ABSTRACT Background Traboulsi syndrome is a rare autosomal recessive genetic disorder. The present study aimed to identify the pathogenic variants in the ASPH gene responsible for a rare and unique presentation of Traboulsi syndrome associated with cardiac disorder. Methodology DNA was isolated from the blood samples from 3 clinically diagnosed Traboulsi syndrome patients (n = 3) after obtaining a prior-informed consent. All three had classical ocular and facial dysmorphic features, and two of them also had associated cardiac problems. Mutation screening was performed for the exons of ASPH gene by Sanger sequencing in these patients and 350 controls. Sequence data analysis was performed using Seqscape and insilico protein analysis by SIFT, PyMOL, and Dynamut softwares. Results A novel homozygous variant(c.1853 T > A) in exon 21 was identified by Sanger sequencing in two of the three cases while a known pathogenic variant in exon 25 was identified in the third proband.

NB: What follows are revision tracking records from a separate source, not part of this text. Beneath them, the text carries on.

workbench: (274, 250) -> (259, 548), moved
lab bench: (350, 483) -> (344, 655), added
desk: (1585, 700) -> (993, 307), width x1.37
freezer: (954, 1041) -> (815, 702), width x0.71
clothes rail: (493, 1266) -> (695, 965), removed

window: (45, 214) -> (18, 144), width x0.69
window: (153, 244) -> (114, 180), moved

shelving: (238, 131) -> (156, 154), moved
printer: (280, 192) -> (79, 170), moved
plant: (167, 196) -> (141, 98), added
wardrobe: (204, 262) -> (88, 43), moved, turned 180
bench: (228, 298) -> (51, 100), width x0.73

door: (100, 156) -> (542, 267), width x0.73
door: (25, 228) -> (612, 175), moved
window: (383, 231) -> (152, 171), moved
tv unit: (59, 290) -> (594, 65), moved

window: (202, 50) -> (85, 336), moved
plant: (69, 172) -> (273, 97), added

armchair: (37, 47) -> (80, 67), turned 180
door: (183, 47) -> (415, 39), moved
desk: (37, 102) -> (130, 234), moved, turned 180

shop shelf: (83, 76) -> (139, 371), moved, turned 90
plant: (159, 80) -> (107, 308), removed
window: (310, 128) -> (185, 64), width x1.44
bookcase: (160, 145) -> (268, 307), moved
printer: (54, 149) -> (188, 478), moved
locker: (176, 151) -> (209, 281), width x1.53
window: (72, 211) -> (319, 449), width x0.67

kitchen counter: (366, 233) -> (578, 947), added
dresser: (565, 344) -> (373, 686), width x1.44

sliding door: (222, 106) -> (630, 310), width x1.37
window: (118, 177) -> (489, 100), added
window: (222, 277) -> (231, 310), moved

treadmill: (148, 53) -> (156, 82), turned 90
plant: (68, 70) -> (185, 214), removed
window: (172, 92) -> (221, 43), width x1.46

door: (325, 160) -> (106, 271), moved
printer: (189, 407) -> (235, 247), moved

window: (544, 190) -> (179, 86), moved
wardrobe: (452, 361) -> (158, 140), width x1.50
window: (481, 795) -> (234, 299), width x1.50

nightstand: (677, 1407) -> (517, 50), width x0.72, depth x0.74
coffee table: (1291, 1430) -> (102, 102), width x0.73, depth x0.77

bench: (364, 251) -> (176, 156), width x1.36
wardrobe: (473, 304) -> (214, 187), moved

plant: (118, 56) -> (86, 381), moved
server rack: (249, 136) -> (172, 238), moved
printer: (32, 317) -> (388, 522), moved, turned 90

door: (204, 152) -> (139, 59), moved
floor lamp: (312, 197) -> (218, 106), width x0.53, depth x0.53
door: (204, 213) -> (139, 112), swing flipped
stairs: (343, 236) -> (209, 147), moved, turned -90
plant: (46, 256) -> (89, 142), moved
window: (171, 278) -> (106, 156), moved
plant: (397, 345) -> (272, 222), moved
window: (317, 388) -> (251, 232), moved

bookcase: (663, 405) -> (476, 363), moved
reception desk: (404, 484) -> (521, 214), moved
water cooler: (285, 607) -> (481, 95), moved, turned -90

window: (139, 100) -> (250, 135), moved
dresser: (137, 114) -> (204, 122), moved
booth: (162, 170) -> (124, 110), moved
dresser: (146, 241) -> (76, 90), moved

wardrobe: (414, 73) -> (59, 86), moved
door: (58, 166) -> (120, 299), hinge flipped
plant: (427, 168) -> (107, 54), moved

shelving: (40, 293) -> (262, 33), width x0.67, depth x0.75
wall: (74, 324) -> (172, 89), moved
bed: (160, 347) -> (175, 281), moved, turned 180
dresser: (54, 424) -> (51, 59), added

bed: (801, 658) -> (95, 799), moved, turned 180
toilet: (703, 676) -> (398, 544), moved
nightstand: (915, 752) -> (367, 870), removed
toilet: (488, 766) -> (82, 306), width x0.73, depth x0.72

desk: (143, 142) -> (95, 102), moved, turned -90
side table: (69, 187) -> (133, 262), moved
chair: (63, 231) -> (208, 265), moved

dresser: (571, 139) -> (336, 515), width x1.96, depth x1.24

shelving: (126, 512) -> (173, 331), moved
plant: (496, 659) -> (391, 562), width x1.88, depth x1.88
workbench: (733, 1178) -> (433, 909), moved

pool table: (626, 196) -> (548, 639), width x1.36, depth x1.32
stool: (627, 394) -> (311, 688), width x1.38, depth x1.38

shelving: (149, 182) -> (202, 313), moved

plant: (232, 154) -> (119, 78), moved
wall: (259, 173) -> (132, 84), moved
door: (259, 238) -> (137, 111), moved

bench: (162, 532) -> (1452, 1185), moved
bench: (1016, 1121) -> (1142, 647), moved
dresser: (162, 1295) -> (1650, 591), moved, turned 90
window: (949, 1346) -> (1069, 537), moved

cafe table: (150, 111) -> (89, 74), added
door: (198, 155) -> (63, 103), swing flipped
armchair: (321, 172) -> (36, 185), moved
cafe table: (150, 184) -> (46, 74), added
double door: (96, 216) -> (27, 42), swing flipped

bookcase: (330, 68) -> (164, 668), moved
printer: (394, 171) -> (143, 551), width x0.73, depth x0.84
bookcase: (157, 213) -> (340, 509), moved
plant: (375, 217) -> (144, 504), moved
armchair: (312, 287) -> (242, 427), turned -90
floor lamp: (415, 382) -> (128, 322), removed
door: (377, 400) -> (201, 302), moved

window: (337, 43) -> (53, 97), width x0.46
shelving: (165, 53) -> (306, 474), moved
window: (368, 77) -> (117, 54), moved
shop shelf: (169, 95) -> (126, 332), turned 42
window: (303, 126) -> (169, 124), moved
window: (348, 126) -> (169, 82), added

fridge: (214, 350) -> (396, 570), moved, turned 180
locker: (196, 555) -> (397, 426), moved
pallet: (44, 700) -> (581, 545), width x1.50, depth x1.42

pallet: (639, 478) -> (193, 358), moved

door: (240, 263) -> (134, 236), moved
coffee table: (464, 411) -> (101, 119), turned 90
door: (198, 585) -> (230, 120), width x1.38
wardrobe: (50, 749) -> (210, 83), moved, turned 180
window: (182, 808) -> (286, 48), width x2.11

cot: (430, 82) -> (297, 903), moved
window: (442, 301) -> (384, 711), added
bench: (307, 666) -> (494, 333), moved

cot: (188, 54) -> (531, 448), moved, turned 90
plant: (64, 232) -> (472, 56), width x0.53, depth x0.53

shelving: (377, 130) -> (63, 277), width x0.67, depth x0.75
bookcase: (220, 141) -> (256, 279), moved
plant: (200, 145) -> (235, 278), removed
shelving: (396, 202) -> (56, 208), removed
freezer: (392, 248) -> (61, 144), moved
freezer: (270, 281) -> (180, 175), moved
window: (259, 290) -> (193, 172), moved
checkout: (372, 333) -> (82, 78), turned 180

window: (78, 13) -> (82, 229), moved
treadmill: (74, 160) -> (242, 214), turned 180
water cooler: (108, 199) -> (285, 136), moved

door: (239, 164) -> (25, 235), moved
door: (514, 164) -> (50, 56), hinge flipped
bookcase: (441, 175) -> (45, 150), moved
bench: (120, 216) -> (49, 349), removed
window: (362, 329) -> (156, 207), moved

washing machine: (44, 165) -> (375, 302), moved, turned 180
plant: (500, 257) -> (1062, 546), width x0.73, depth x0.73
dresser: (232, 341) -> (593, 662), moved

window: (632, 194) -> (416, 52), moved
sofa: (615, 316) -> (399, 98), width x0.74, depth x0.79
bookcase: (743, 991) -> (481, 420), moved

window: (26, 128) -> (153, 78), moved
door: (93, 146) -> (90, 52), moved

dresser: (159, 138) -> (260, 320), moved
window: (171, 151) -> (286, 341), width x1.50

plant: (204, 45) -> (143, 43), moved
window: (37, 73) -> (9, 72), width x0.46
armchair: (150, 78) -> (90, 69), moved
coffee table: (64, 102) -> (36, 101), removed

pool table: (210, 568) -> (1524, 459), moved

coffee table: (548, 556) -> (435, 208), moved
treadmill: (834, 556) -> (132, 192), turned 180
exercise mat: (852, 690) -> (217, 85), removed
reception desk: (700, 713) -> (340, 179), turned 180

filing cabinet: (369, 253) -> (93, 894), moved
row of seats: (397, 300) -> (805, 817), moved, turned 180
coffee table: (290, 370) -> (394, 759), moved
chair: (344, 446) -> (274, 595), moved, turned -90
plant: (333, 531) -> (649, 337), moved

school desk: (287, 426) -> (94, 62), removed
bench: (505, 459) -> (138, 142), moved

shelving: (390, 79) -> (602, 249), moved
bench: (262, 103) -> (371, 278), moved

The novel nonsense variant in exon 21 results in a premature truncation of gene resulting in a protein of 543 amino acids. This variant is not reported in ExAC, dbSNP and 1000 genome databases. Both the patients harboring this novel variant, had a unique presentation of Traboulsi syndrome with cardiac dysfunction. In silico analysis predicted the mutation to affect the calcium-binding activity of the gene which might explain the associated cardiac dysfunction in these two patients. Conclusion The novel pathogenic mutation displayed a perfect genotype-phenotype correlation in two probands of Traboulsi syndrome with cardiac dysfunction.